September Price Statistics

  Percent change, last
  1 mo.a  3 mo.a  6 mo.a  12 mo.5 yr.a  2008 average
Consumer Price Index
 All items
2.0
2.5
2.9
−1.3
2.6
0.3
 Less food and energy
2.0
1.3
1.9
1.5
2.2
1.8
 Medianb
0.5
0.8
1.0
1.5
2.6
2.9
 16% trimmed meanb
1.3
0.8
1.1
1.0
2.5
2.7
Producer Price Index
 Finished goods
−6.7
1.2
5.0
−4.8
3.1
0.2
 Less food and energy
−0.7
0.0
1.1
1.8
2.3
4.3

a. Annualized.
b. Calculated by the Federal Reserve Bank of Cleveland.
Sources: U.S. Department of Labor and Bureau of Labor Statistics.

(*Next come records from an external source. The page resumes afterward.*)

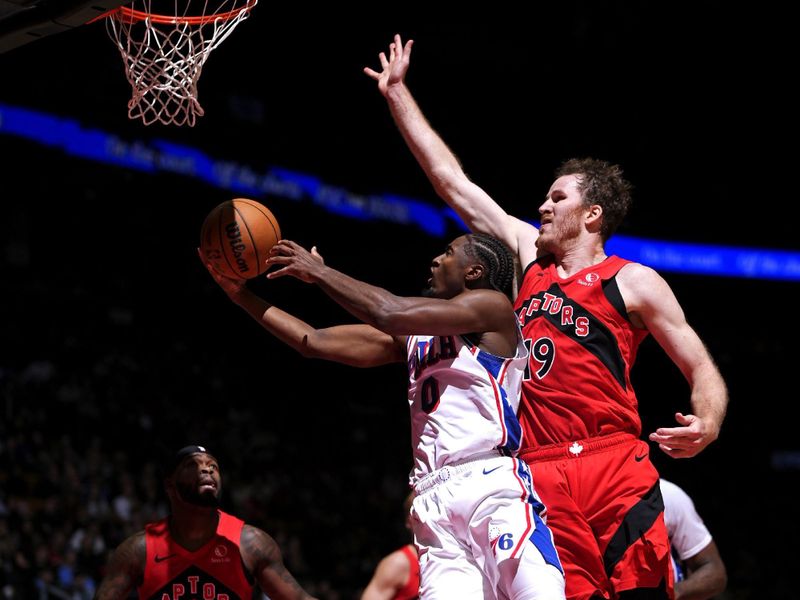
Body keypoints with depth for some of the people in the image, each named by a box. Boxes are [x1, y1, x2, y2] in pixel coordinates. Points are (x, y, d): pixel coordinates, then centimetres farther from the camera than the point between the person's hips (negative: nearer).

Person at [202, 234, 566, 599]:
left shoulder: (492, 306, 5)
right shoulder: (414, 338, 27)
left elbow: (393, 315, -7)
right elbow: (315, 342, 27)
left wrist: (320, 273, 4)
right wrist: (240, 294, 24)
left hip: (492, 485, -6)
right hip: (434, 505, 6)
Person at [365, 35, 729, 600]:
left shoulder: (634, 282, 5)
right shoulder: (530, 254, 19)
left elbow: (702, 368, 4)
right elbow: (454, 184, 24)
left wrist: (707, 425, -19)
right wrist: (397, 94, 26)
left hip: (615, 469, -4)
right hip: (539, 476, 4)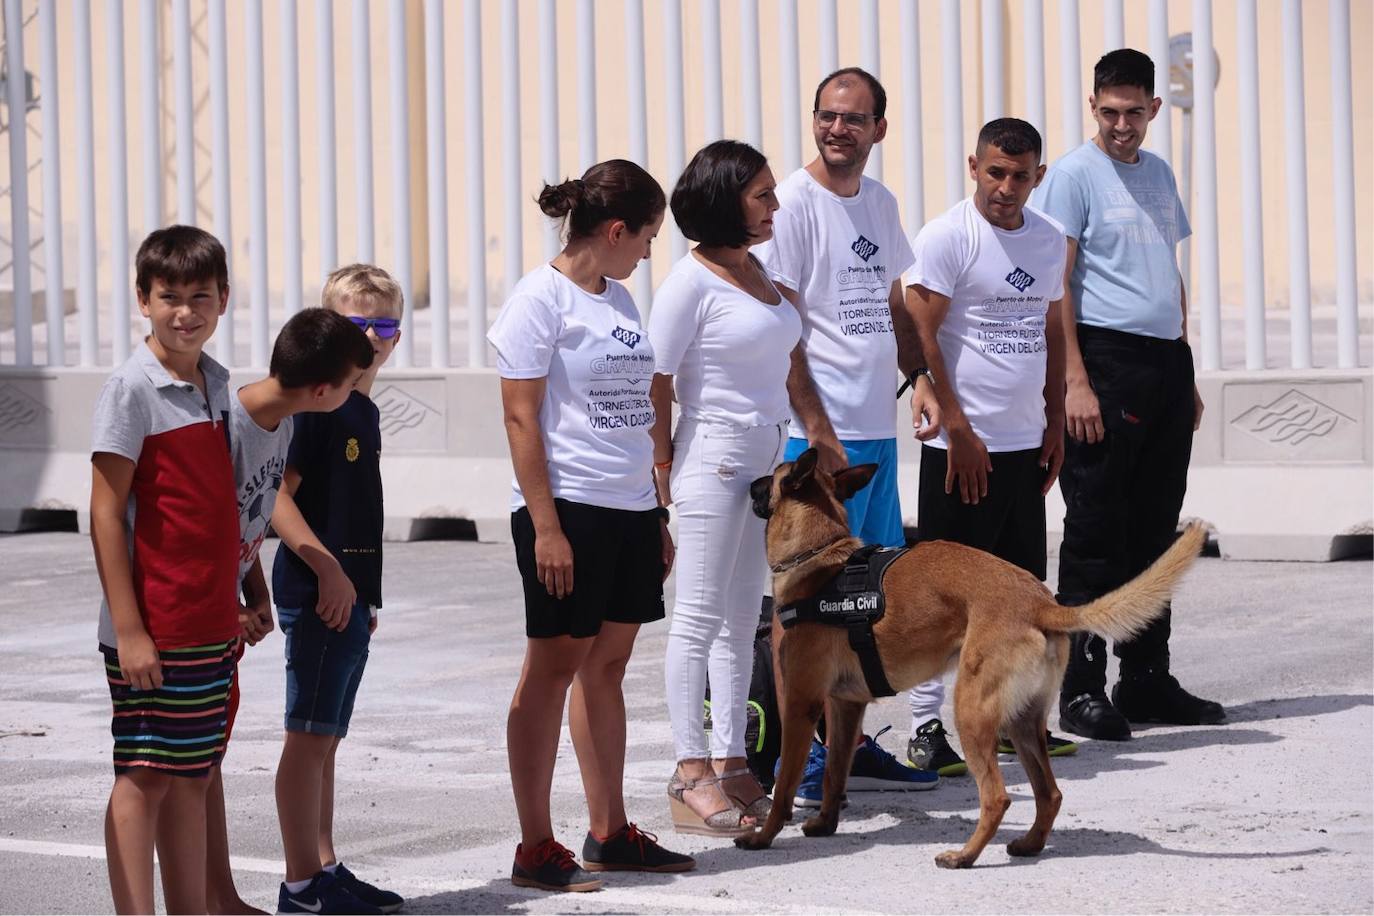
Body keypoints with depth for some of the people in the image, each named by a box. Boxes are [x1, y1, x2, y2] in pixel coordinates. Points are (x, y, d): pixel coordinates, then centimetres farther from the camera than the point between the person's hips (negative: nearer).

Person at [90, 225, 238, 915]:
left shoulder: (217, 384, 11)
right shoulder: (132, 389, -10)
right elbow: (105, 516, -13)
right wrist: (128, 630, -17)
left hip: (211, 622, 7)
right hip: (152, 628, -7)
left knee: (192, 777, 12)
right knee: (143, 777, -4)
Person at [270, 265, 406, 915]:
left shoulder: (364, 411, 16)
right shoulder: (314, 402, -12)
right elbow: (275, 494, -19)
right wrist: (328, 569, -23)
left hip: (348, 593, 9)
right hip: (318, 592, -9)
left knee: (325, 738, 14)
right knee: (310, 735, -6)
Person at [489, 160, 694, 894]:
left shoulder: (618, 300, 15)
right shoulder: (541, 298, -9)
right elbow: (521, 419, -12)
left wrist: (657, 519, 17)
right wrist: (544, 526, -17)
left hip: (629, 510, 7)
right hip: (568, 508, -7)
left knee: (607, 665, 11)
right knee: (553, 667, -3)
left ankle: (610, 833, 18)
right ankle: (535, 848, 1)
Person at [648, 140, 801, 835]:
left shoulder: (759, 272, 13)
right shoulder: (693, 281, -11)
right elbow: (655, 380, -11)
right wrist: (664, 470, -10)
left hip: (768, 457, 8)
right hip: (715, 455, -8)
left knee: (741, 620, 11)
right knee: (700, 617, -4)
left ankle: (729, 764, 16)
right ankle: (692, 777, -1)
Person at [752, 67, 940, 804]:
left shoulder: (879, 204, 14)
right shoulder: (793, 204, -10)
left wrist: (919, 377, 8)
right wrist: (816, 428, -17)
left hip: (878, 431, 8)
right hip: (821, 433, -8)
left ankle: (850, 745, 22)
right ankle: (811, 761, -1)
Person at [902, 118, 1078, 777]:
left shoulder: (1049, 241, 11)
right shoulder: (946, 237, -10)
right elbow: (920, 335, -13)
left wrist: (1055, 422, 15)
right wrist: (958, 430, -15)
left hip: (1027, 445, 7)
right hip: (964, 446, -7)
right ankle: (925, 728, -2)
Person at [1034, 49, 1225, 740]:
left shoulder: (1158, 174, 17)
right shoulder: (1074, 174, -5)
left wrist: (1186, 375, 19)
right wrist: (1076, 381, -18)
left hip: (1166, 364, 7)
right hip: (1106, 359, -7)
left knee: (1155, 529, 10)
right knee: (1097, 533, -5)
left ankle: (1146, 680, 18)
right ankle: (1081, 688, -1)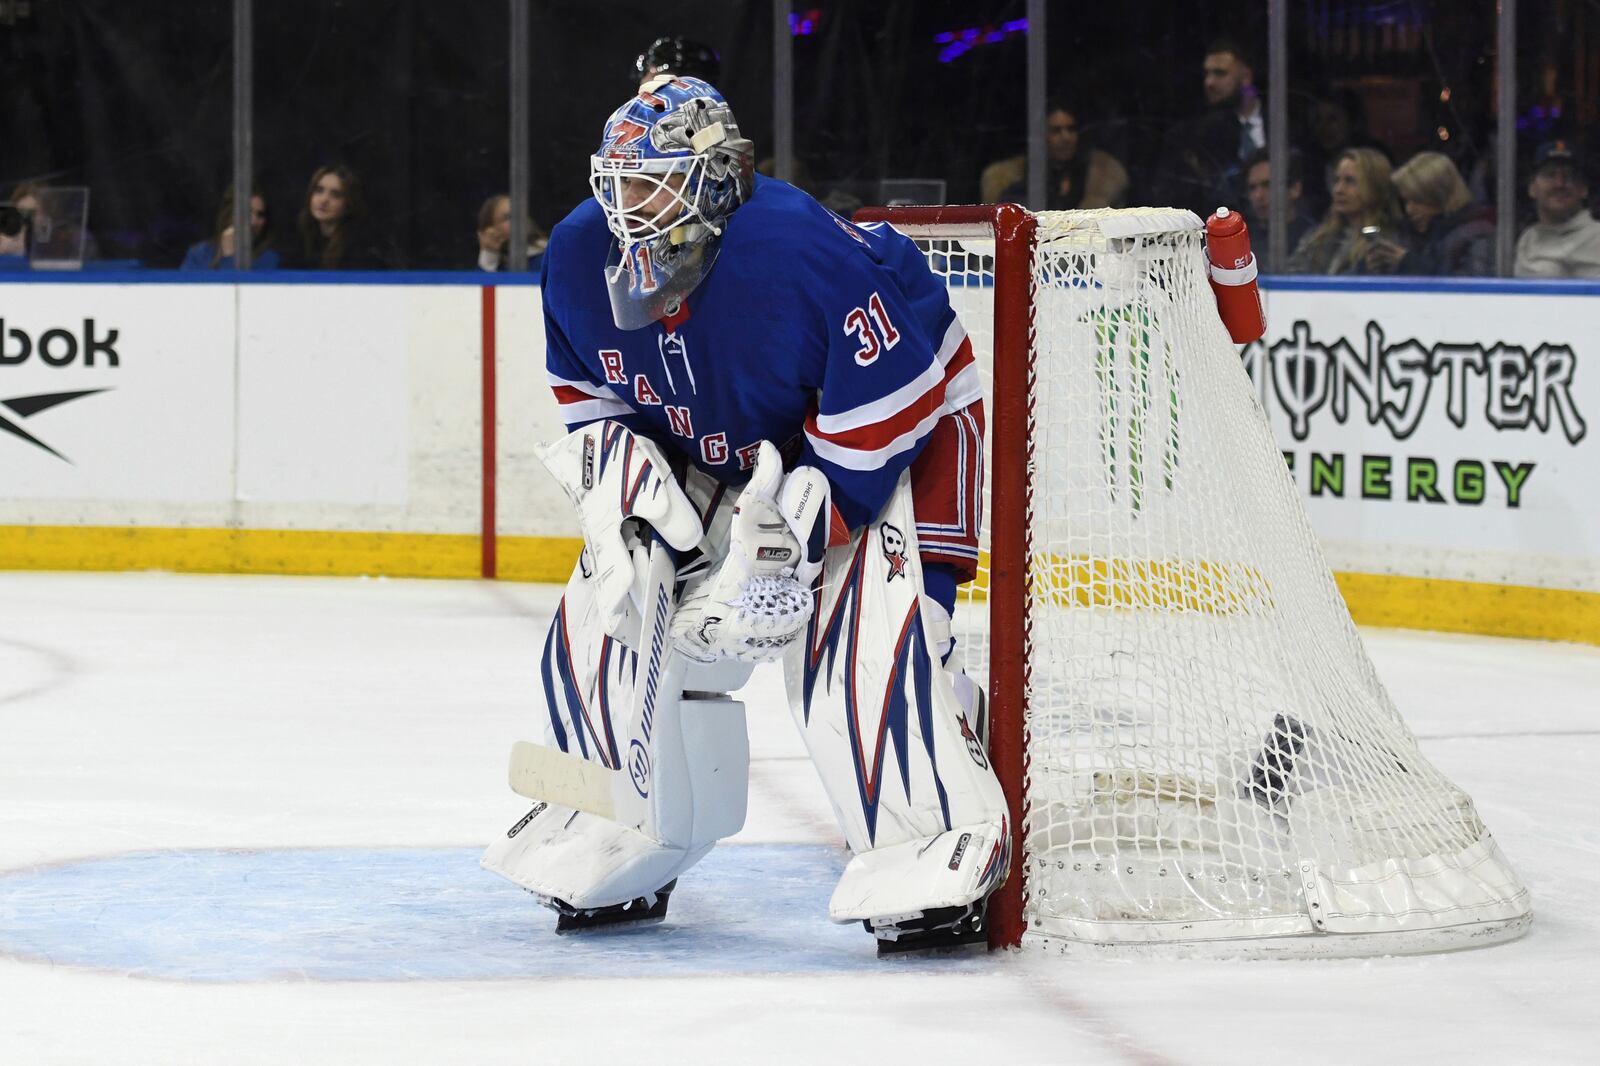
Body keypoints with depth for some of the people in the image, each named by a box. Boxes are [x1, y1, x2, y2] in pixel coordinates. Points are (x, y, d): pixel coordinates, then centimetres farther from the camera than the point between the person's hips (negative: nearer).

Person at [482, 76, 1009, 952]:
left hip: (899, 425, -7)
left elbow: (877, 425, -30)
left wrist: (783, 541, -32)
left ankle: (936, 841, -19)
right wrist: (623, 484, -14)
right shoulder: (579, 260, -13)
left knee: (861, 636, -27)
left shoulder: (812, 258, -35)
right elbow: (588, 399, 4)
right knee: (609, 610, -1)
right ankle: (619, 844, 16)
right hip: (712, 456, 7)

While price increases may have been "broad based" across the number of components, the underlying price-change distribution by expenditure weight reflected some softness. Roughly 44 percent of the overall index (by expenditure weight) exhibited outright price decreases, compared to 33 percent in August. On the other end of the distribution, just 15 percent of the consumer market basket increased in excess of 5.0 percent, leaving just 12 percent of the overall index rising at rates between the broad “sweet-spot” range of 1 percent and 3 percent. Reflecting some of the underlying softness in the price-change distribution, the median CPI rose just 0.5 percent in September, compared to its three-month growth rate of 0.8 percent and its longer-run (12-month percent change) growth rate of 1.5 percent. The 16 percent trimmed-mean measure increased 1.3 percent in September and is up just 1.0 percent over the past year.

>The longer-term (12-month) trends in the measures of underlying inflation produced by the Federal Reserve Bank of Cleveland, the median and the trimmed mean, ticked down in September and are now ranging between 1.0 percent and 1.5 percent. Interestingly, the longer-run trends in the CPI and core CPI headed in the opposite direction in September. The 12-month growth rate in the CPI rose from -1.5 percent to -1.3 percent, and the longer-term trend in the core CPI increased a slight 0.1 percentage point to 1.5 percent during the month.

Reading the headline inflation forecasts from the most recent Blue Chip survey is much like the reading the story of Goldilocks and the Three Bears. The average of the bottom 10 forecasts has inflation running “much too cold”—below 1.0 percent by the end of 2010. At the other end, the average of the top 10 has it rising above 3.0 percent by the fourth quarter of 2010—some might call that “too hot.” However, the overall average hits 2.0 percent by the end of next year, which some might argue is “just right.” The relatively wide dispersion is likely due to disagreement over the uncertain effects of a large output gap on inflation and the relative stability of inflation expectations.